J’espère que la jalousie ne se fait pas entendre dans ma voix. J’espère vraiment. Parce que s’il ne s’entend pas, le poison est bien là. Au fond de moi.

Finn rougit encore un peu et je préfère le stopper avant qu’il ne me réponde. Je refuse qu’on me brise le cœur.

— Tu sais quoi ? Oublie, ça ne me regarde pas. Je n’aurais pas dû te poser la question. C’était idiot de ma part.

— Non, me reprend Finn. C’est normal que tu te poses la question. Et je vais te répondre.

— Vraiment, ce n’est rien. Ne te sent pas obligé.

— Je ne me sens pas obligé, j’ai envie de te donner cette réponse. Shayla et moi, on n’est pas ensemble. Et, au risque de me répéter, ça ne fait pas partie de mes projets du moment. On n’est ensemble, Grenouille. Que ça te plaise ou non. Ce contrat, bien que personne ne l’ait signé, c’est important pour moi. Et je refuse de le trahir.

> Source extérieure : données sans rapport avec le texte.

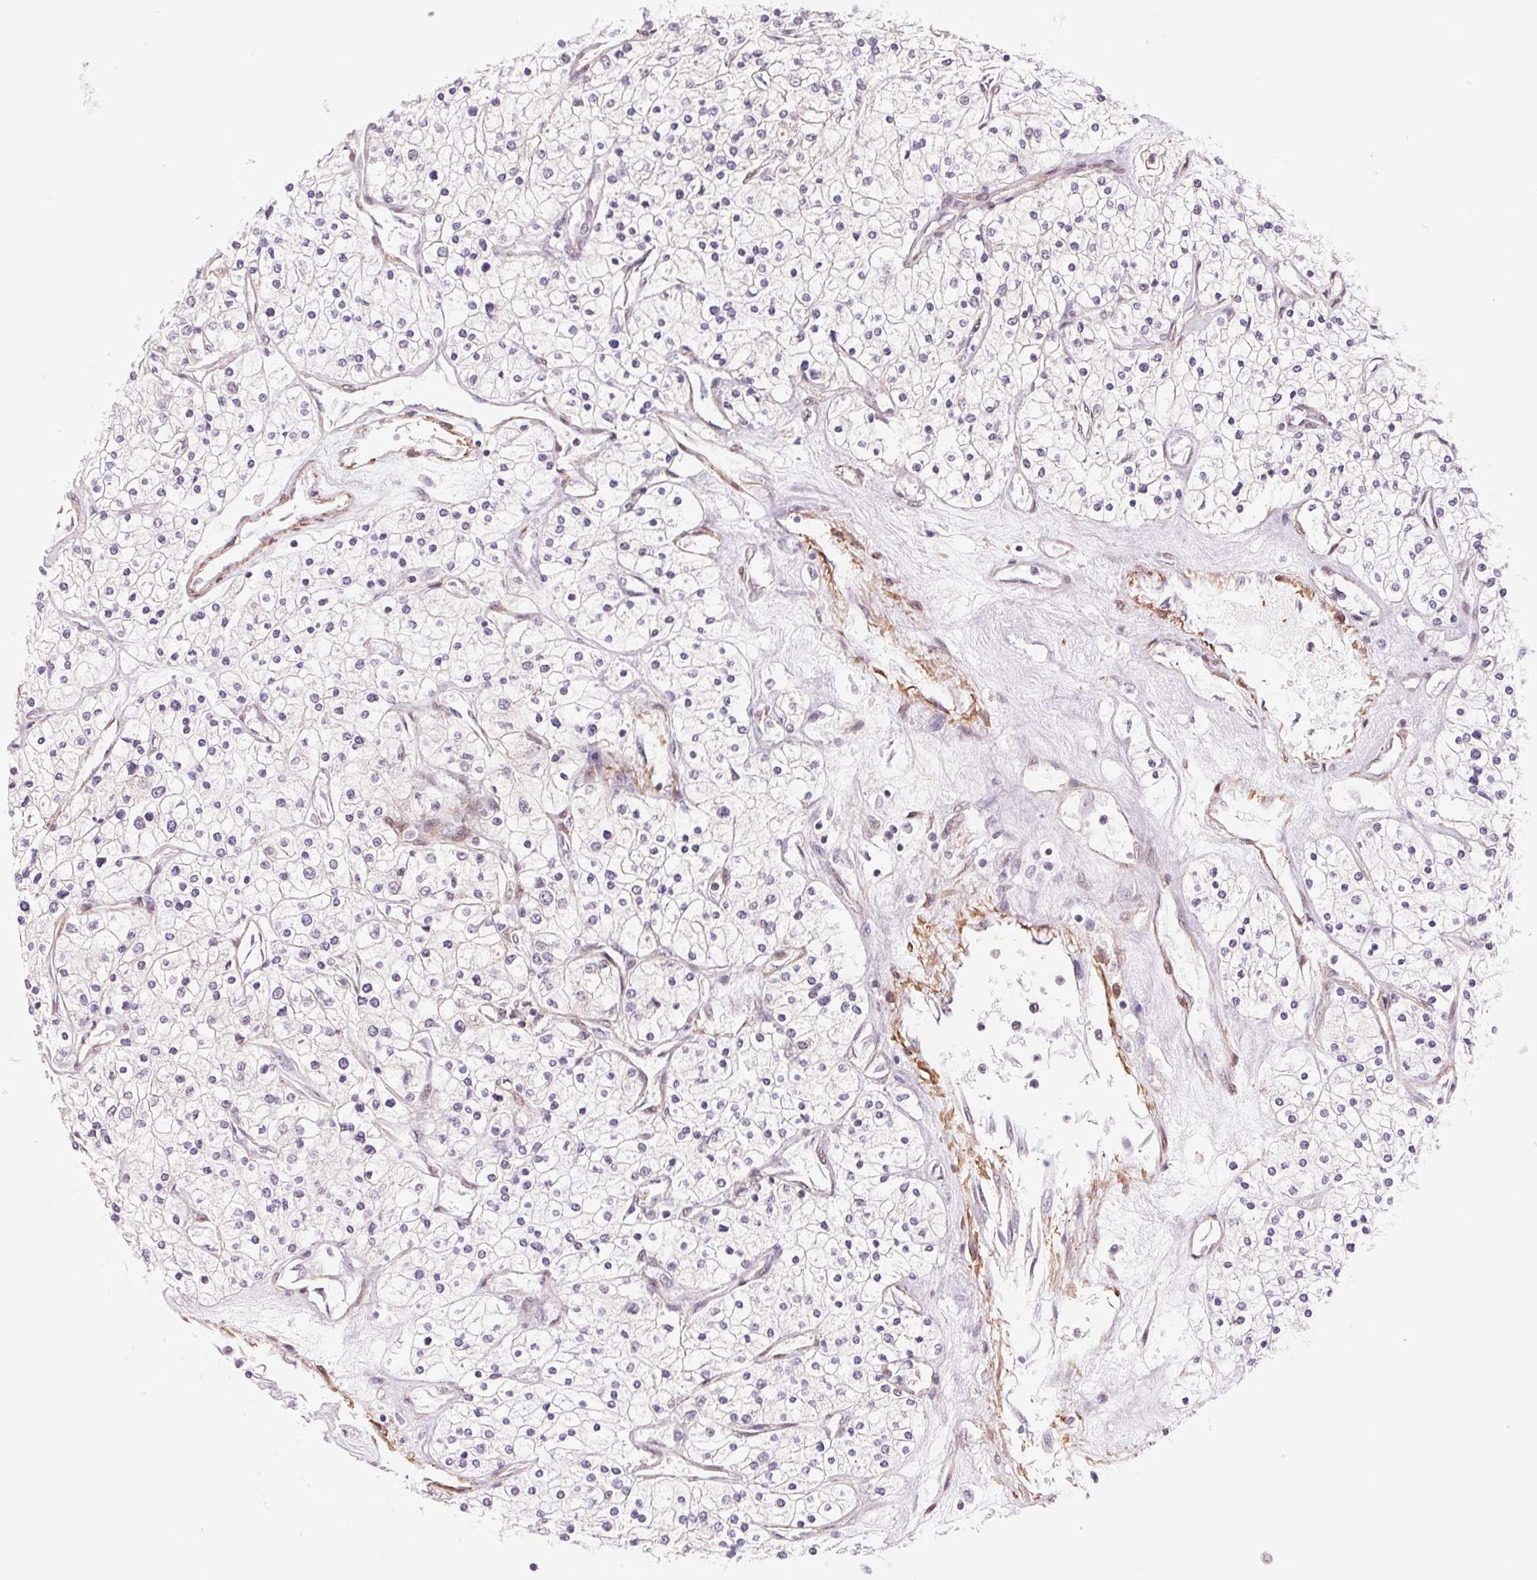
{"staining": {"intensity": "negative", "quantity": "none", "location": "none"}, "tissue": "renal cancer", "cell_type": "Tumor cells", "image_type": "cancer", "snomed": [{"axis": "morphology", "description": "Adenocarcinoma, NOS"}, {"axis": "topography", "description": "Kidney"}], "caption": "Tumor cells show no significant positivity in renal cancer (adenocarcinoma). (Immunohistochemistry (ihc), brightfield microscopy, high magnification).", "gene": "BCAT1", "patient": {"sex": "male", "age": 80}}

Oh. Donc… Qui est cette fille, alors ? Oui, je sais, je pourrais me focaliser sur le positif. Je pourrais juste me rappeler qu’il vient de me dire que ce contrat était important pour lui. POUR MOI AUSSI MÊME SI JE PRÉFÈRERAIS QUE CE SOIT POUR DE VRAI ! j’ai envie de lui répondre.

Mais à la place, je me concentre sur l’identité de cette fille parce que ça me perturbe. J’ai cherché des traits communs sur leurs visages en pensant qu’ils avaient un lien de parenté, mais rien. Et vu la façon dont elle le regardait, cette Shayla en pinçait pour lui, et pas qu’un peu ! Evidemment, je me sens obligée de lui faire part de mon ressenti.

— Elle n’a pas l’air de ton avis, pourtant.

Il explose de rire – d’un rire sincère – avant de plonger ses yeux noisette dans les miens. Immédiatement, je me sens déstabilisée.

— Quoi qu’elle en pense, crois-moi qu’elle n’est rien de plus qu’une amie à mes yeux. Et encore. Pour l’histoire, on était dans la même classe au collège et après les cours, ça lui arrivait souvent de venir jouer au basket avec les gars et moi. On avait trouvé un filait dans mon garage et on avait décidé de l’accrocher sur un mur, derrière l’école. On y allait souvent, d’ailleurs.

Là, ce n’est plus la jalousie – encore moins la colère – qui prend possession de mon corps. Non, c’est la culpabilité. Parce que je m’en veux d’avoir eu un avis aussi hâtif sur la situation. J’aurais dû l’interroger au lieu de m’imaginer mille scénarios.

— Oh. Je vois.

Il me sourit. Et cette fois-ci, je reconnais son petit sourire en coin qui est si habituel et si naturel chez lui !

— Tu n’as pas à être jalouse comme ça, tu sais, plaisante-t-il.

Mes joues virent au rouge.

— Moi ? Mais je ne suis absolument pas jalouse ! Pas du tout, même.

Tout laisse croire le contraire, mais ça semble l’amuser, donc je ne me reprends pas. J’ai l’air d’une psychopathe, mais il trouve ça drôle. Sûrement pense-t-il que je fais exprès de rire de la situation. J’espère.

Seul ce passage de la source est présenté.